Entries supplied:

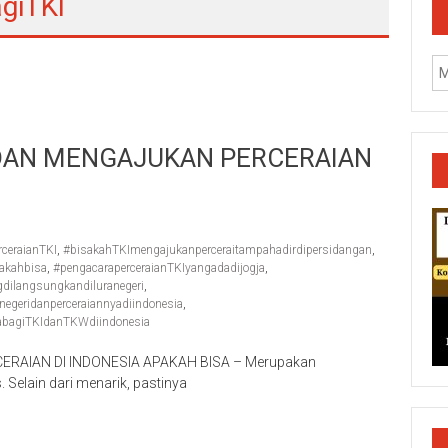
giTKI
 DAN MENGAJUKAN PERCERAIAN
rceraianTKI
,
#bisakahTKImengajukanperceraitampahadirdipersidangan
,
pakahbisa
,
#pengacaraperceraianTKIyangadadijogja
,
dilangsungkandiluranegeri
,
egeridanperceraiannyadiindonesia
,
abagiTKIdanTKWdiindonesia
RAIAN DI INDONESIA APAKAH BISA – Merupakan
k/Cilacap/Boyolali/Grobogan/Jepara/Pati/Pekalongan/Malan
Selain dari menarik, pastinya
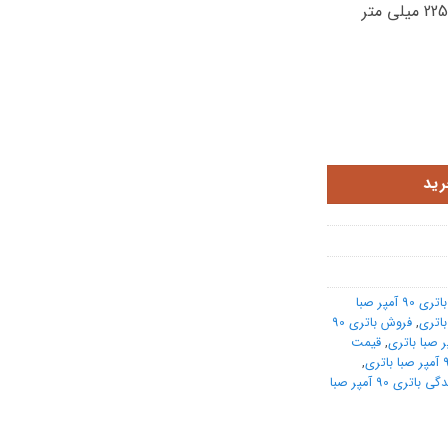
رید
خرید باتری 90 آمپر صبا
,
فروش باتری 90
,
قیمت
,
نمایندگی باتری 90 آمپر صبا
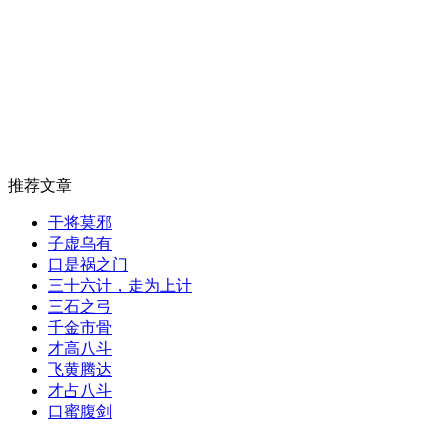
推荐文章
干将莫邪
子虚乌有
口是祸之门
三十六计，走为上计
三石之弓
千金市骨
才高八斗
飞黄腾达
才占八斗
口蜜腹剑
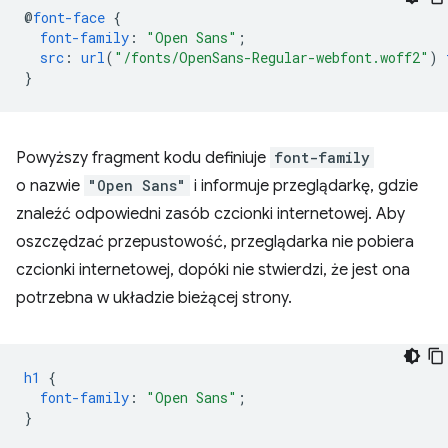
@
font-face
{
font-family
:
"Open Sans"
;
src
:
url
(
"/fonts/OpenSans-Regular-webfont.woff2"
)
}
Powyższy fragment kodu definiuje
font-family
o nazwie
"Open Sans"
i informuje przeglądarkę, gdzie
znaleźć odpowiedni zasób czcionki internetowej. Aby
oszczędzać przepustowość, przeglądarka nie pobiera
czcionki internetowej, dopóki nie stwierdzi, że jest ona
potrzebna w układzie bieżącej strony.
h1
{
font-family
:
"Open Sans"
;
}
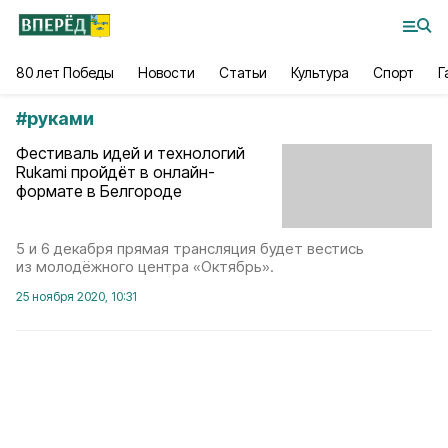
80 лет Победы
Новости
Статьи
Культура
Спорт
Г
#
руками
Фестиваль идей и технологий
Rukami пройдёт в онлайн-
формате в Белгороде
5 и 6 декабря прямая трансляция будет вестись
из молодёжного центра «Октябрь».
25 ноября 2020, 10:31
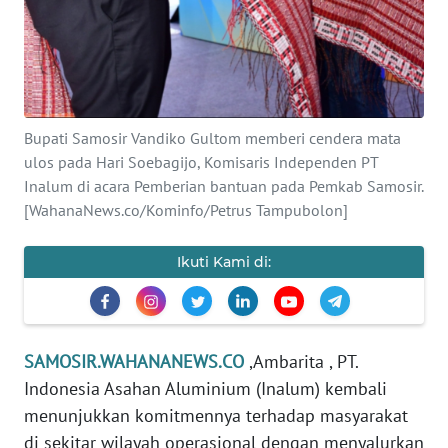
WN
SUMUT
WN
JAKARTA
Bupati Samosir Vandiko Gultom memberi cendera mata
ulos pada Hari Soebagijo, Komisaris Independen PT
WN
Inalum di acara Pemberian bantuan pada Pemkab Samosir.
JABAR
[WahanaNews.co/Kominfo/Petrus Tampubolon]
WN
BANTEN
Ikuti Kami di:
WN
NTT
SAMOSIR.WAHANANEWS.CO
,Ambarita , PT.
Indonesia Asahan Aluminium (Inalum) kembali
WN
KEPRI
menunjukkan komitmennya terhadap masyarakat
di sekitar wilayah operasional dengan menyalurkan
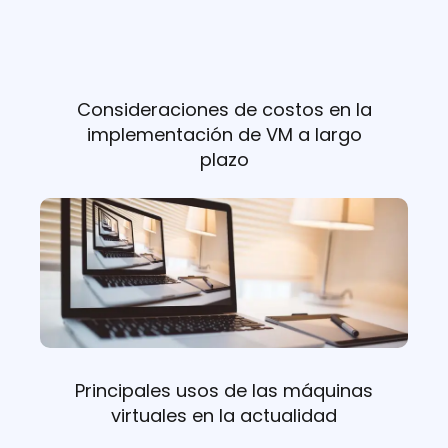
Consideraciones de costos en la
implementación de VM a largo
plazo
Principales usos de las máquinas
virtuales en la actualidad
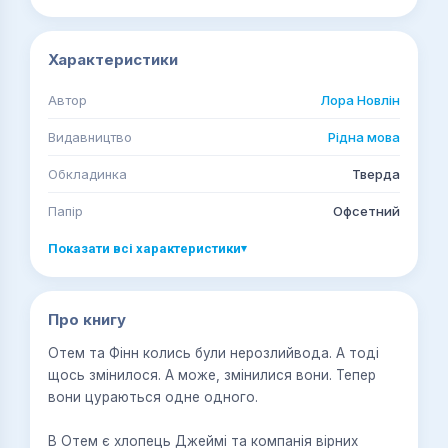
Характеристики
Автор
Лора Новлін
Видавництво
Рідна мова
Обкладинка
Тверда
Папір
Офсетний
Показати всі характеристики
▾
Про книгу
Отем та Фінн колись були нерозлийвода. А тоді
щось змінилося. А може, змінилися вони. Тепер
вони цураються одне одного.
В Отем є хлопець Джеймі та компанія вірних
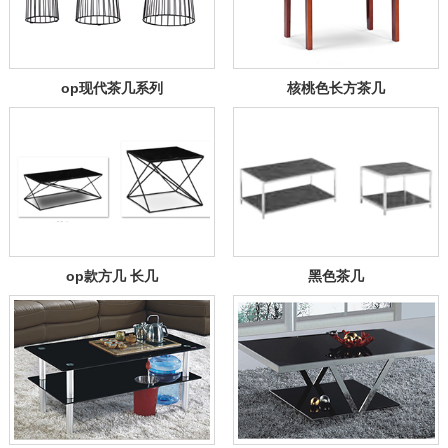
op现代茶几系列
核桃色长方茶几
op款方几 长几
黑色茶几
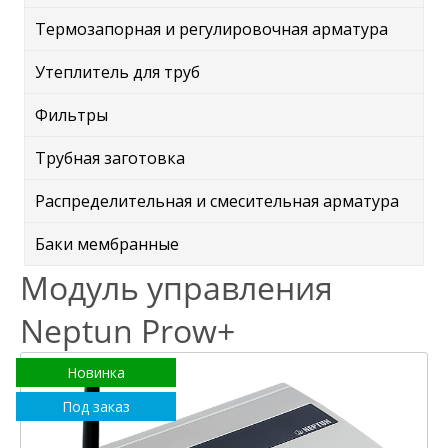
Термозапорная и регулировочная арматура
Утеплитель для труб
Фильтры
Трубная заготовка
Распределительная и смесительная арматура
Баки мембранные
Модуль управления
Neptun Prow+
Новинка
Под заказ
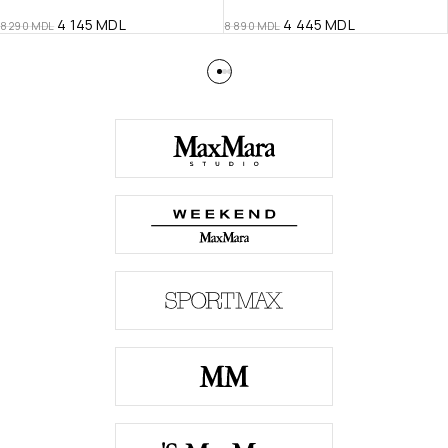
4 145
MDL
4 445
MDL
8 290
MDL
8 890
MDL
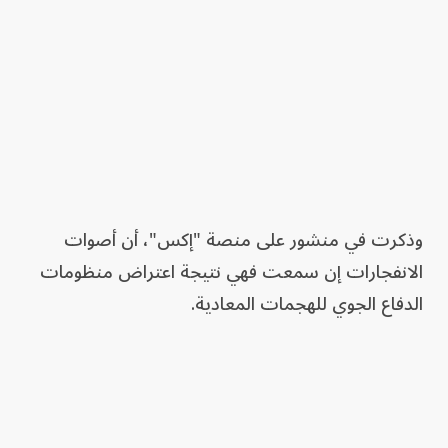
وذكرت في منشور على منصة "إكس"، أن أصوات
الانفجارات إن سمعت فهي نتيجة اعتراض منظومات
الدفاع الجوي للهجمات المعادية.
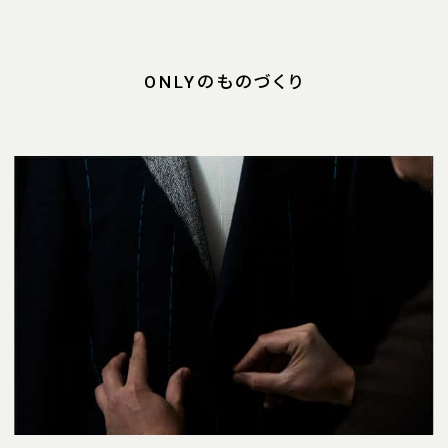
ONLYのものづくり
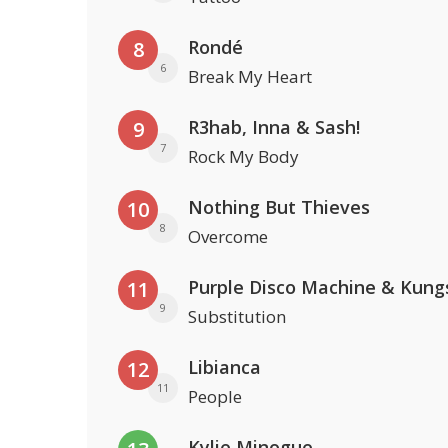
Rondé
8
6
Break My Heart
R3hab, Inna & Sash!
9
7
Rock My Body
Nothing But Thieves
10
8
Overcome
Purple Disco Machine & Kung
11
9
Substitution
Libianca
12
11
People
Kylie Minogue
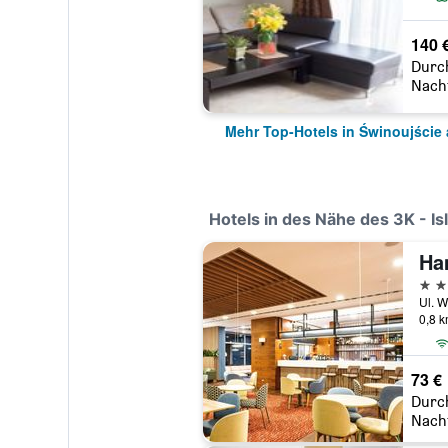
140 
Durc
Nach
Mehr Top-Hotels in Świnoujście
Hotels in des Nähe des 3K - Is
3 St
0,8 
73 €
Durc
Nach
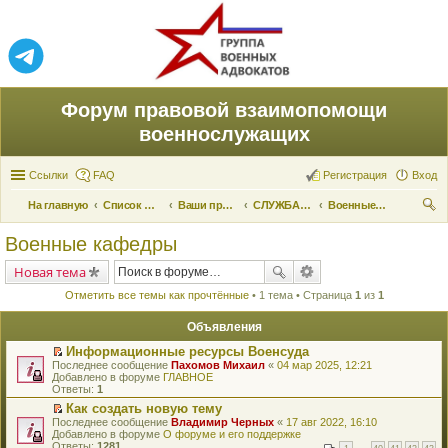
Форум правовой взаимопомощи
военнослужащих
Ссылки
FAQ
Регистрация
Вход
На главную
Список форумов
Ваши права и их реализация
СЛУЖБА ПО ПРИЗЫВУ
Военные кафедры
ои
Военные кафедры
ск
Новая тема
Отметить все темы как прочтённые
• 1 тема • Страница
1
из
1
Объявления
Информационные ресурсы Военсуда
П
Последнее сообщение
Пахомов Михаил
«
04 мар 2025, 12:21
е
Добавлено в форуме
ГЛАВНОЕ
р
Ответы:
1
е
Как создать новую тему
й
П
Последнее сообщение
т
Владимир Черных
«
17 авг 2022, 16:10
е
Добавлено в форуме
и
О форуме и его поддержке
р
Ответы:
к
1281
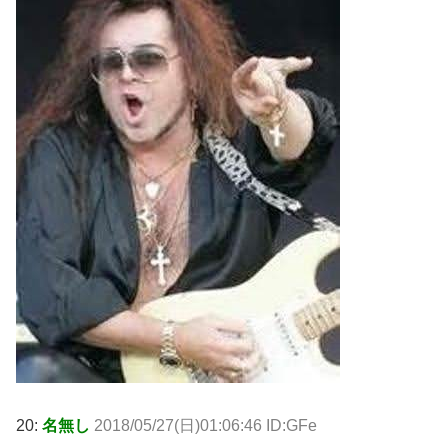
20:
名無し
2018/05/27(日)01:06:46 ID:GFe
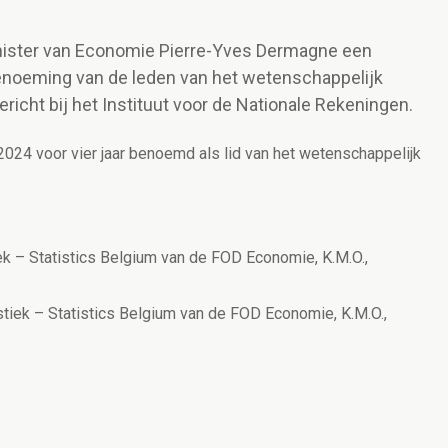
inister van Economie Pierre-Yves Dermagne een
benoeming van de leden van het wetenschappelijk
richt bij het Instituut voor de Nationale Rekeningen.
024 voor vier jaar benoemd als lid van het wetenschappelijk
ek – Statistics Belgium van de FOD Economie, K.M.O.,
tiek – Statistics Belgium van de FOD Economie, K.M.O.,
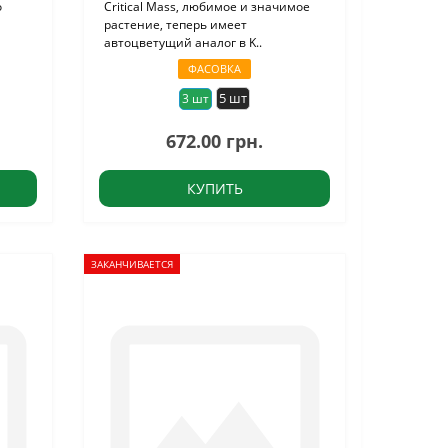
о
Critical Mass, любимое и значимое
растение, теперь имеет
автоцветущий аналог в K..
ФАСОВКА
5 шт
3 шт
672.00 грн.
КУПИТЬ
ЗАКАНЧИВАЕТСЯ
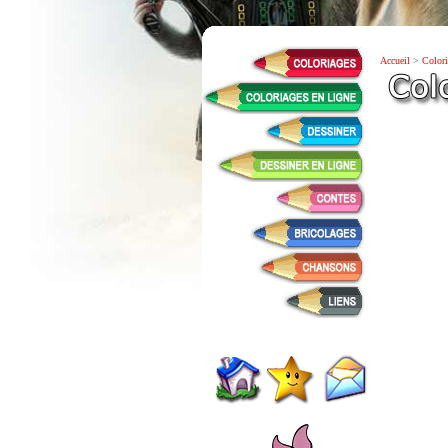
Accueil
>
Colori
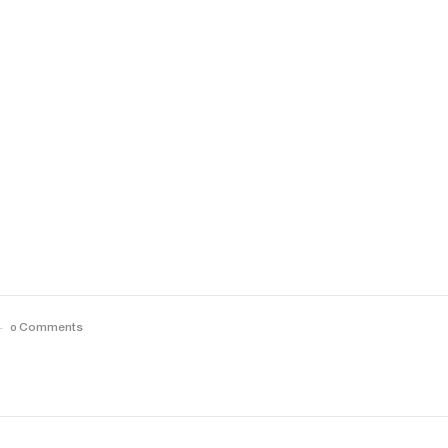
0 Comments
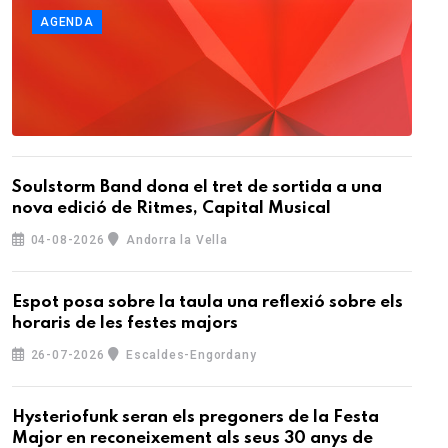
AGENDA
Soulstorm Band dona el tret de sortida a una
nova edició de Ritmes, Capital Musical
04-08-2026
Andorra la Vella
Espot posa sobre la taula una reflexió sobre els
horaris de les festes majors
26-07-2026
Escaldes-Engordany
Hysteriofunk seran els pregoners de la Festa
Major en reconeixement als seus 30 anys de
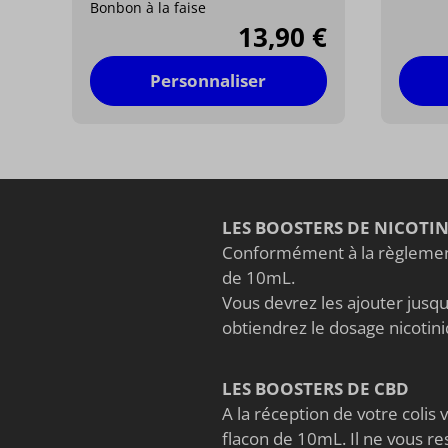
Bonbon à la faise
13,90 €
Personnaliser
LES BOOSTERS DE NICOTI
Conformément à la règlement
de 10mL.
Vous devrez les ajouter jusqu'
obtiendrez le dosage nicoti
LES BOOSTERS DE CBD
A la réception de votre coli
flacon de 10mL. Il ne vous re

Task details: The data must be printed exactly, image-free.

Task response:
giTKI
 DAN MENGAJUKAN PERCERAIAN
rceraianTKI
,
#bisakahTKImengajukanperceraitampahadirdipersidangan
,
pakahbisa
,
#pengacaraperceraianTKIyangadadijogja
,
dilangsungkandiluranegeri
,
egeridanperceraiannyadiindonesia
,
abagiTKIdanTKWdiindonesia
RAIAN DI INDONESIA APAKAH BISA – Merupakan
k/Cilacap/Boyolali/Grobogan/Jepara/Pati/Pekalongan/Malan
Selain dari menarik, pastinya
رید
خرید باتری 90 آمپر صبا
,
فروش باتری 90
,
قیمت
,
نمایندگی باتری 90 آمپر صبا
推荐文章
干将莫邪
子虚乌有
口是祸之门
三十六计，走为上计
三石之弓
千金市骨
才高八斗
飞黄腾达
才占八斗
口蜜腹剑
@
font-face
{
font-family
:
"Open Sans"
;
src
:
url
(
"/fonts/OpenSans-Regular-webfont.woff2"
)
}
Powyższy fragment kodu definiuje
font-family
o nazwie
"Open Sans"
i informuje przeglądarkę, gdzie
znaleźć odpowiedni zasób czcionki internetowej. Aby
oszczędzać przepustowość, przeglądarka nie pobiera
czcionki internetowej, dopóki nie stwierdzi, że jest ona
potrzebna w układzie bieżącej strony.
h1
{
font-family
:
"Open Sans"
;
}
80 лет Победы
Новости
Статьи
Культура
Спорт
Г
#
руками
Фестиваль идей и технологий
Rukami пройдёт в онлайн-
формате в Белгороде
5 и 6 декабря прямая трансляция будет вестись
из молодёжного центра «Октябрь».
25 ноября 2020, 10:31
WN
SUMUT
WN
JAKARTA
Bupati Samosir Vandiko Gultom memberi cendera mata
ulos pada Hari Soebagijo, Komisaris Independen PT
WN
Inalum di acara Pemberian bantuan pada Pemkab Samosir.
JABAR
[WahanaNews.co/Kominfo/Petrus Tampubolon]
WN
BANTEN
Ikuti Kami di:
WN
NTT
SAMOSIR.WAHANANEWS.CO
,Ambarita , PT.
Indonesia Asahan Aluminium (Inalum) kembali
WN
KEPRI
menunjukkan komitmennya terhadap masyarakat
di sekitar wilayah operasional dengan menyalurkan
Consideraciones de costos en la
implementación de VM a largo
plazo
Principales usos de las máquinas
virtuales en la actualidad
Характеристики
Автор
Лора Новлін
Видавництво
Рідна мова
Обкладинка
Тверда
Папір
Офсетний
Показати всі характеристики
▾
Про книгу
Отем та Фінн колись були нерозлийвода. А тоді
щось змінилося. А може, змінилися вони. Тепер
вони цураються одне одного.
В Отем є хлопець Джеймі та компанія вірних
op现代茶几系列
核桃色长方茶几
op款方几 长几
黑色茶几
Термозапорная и регулировочная арматура
Утеплитель для труб
Фильтры
Трубная заготовка
Распределительная и смесительная арматура
Баки мембранные
Модуль управления
Neptun Prow+
Новинка
Под заказ
4 145
MDL
4 445
MDL
8 290
MDL
8 890
MDL
وذكرت في منشور على منصة "إكس"، أن أصوات
الانفجارات إن سمعت فهي نتيجة اعتراض منظومات
الدفاع الجوي للهجمات المعادية.
ONLYのものづくり
Rondé
8
6
Break My Heart
R3hab, Inna & Sash!
9
7
Rock My Body
Nothing But Thieves
10
8
Overcome
Purple Disco Machine & Kung
11
9
Substitution
Libianca
12
11
People
Kylie Minogue
140 
Durc
Nach
Mehr Top-Hotels in Świnoujście
Hotels in des Nähe des 3K - Is
3 St
0,8 
73 €
Durc
Nach
Форум правовой взаимопомощи
военнослужащих
Ссылки
FAQ
Регистрация
Вход
На главную
Список форумов
Ваши права и их реализация
СЛУЖБА ПО ПРИЗЫВУ
Военные кафедры
ои
Военные кафедры
ск
Новая тема
Отметить все темы как прочтённые
• 1 тема • Страница
1
из
1
Объявления
Информационные ресурсы Военсуда
П
Последнее сообщение
Пахомов Михаил
«
04 мар 2025, 12:21
е
Добавлено в форуме
ГЛАВНОЕ
р
Ответы:
1
е
Как создать новую тему
й
П
Последнее сообщение
т
Владимир Черных
«
17 авг 2022, 16:10
е
Добавлено в форуме
и
О форуме и его поддержке
р
Ответы:
к
1281
20:
名無し
2018/05/27(日)01:06:46 ID:GFe
inister van Economie Pierre-Yves Dermagne een
benoeming van de leden van het wetenschappelijk
richt bij het Instituut voor de Nationale Rekeningen.
024 voor vier jaar benoemd als lid van het wetenschappelijk
ek – Statistics Belgium van de FOD Economie, K.M.O.,
tiek – Statistics Belgium van de FOD Economie, K.M.O.,
о
Critical Mass, любимое и значимое
растение, теперь имеет
автоцветущий аналог в K..
ФАСОВКА
5 шт
3 шт
672.00 грн.
КУПИТЬ
ЗАКАНЧИВАЕТСЯ
Accueil
>
Colori
0 Comments
AGENDA
Soulstorm Band dona el tret de sortida a una
nova edició de Ritmes, Capital Musical
04-08-2026
Andorra la Vella
Espot posa sobre la taula una reflexió sobre els
horaris de les festes majors
26-07-2026
Escaldes-Engordany
Hysteriofunk seran els pregoners de la Festa
Major en reconeixement als seus 30 anys de
Bonbon à la faise
13,90 €
Personnaliser
LES BOOSTERS DE NICOTI
Conformément à la règlement
de 10mL.
Vous devrez les ajouter jusqu'
obtiendrez le dosage nicoti
LES BOOSTERS DE CBD
A la réception de votre coli
flacon de 10mL. Il ne vous re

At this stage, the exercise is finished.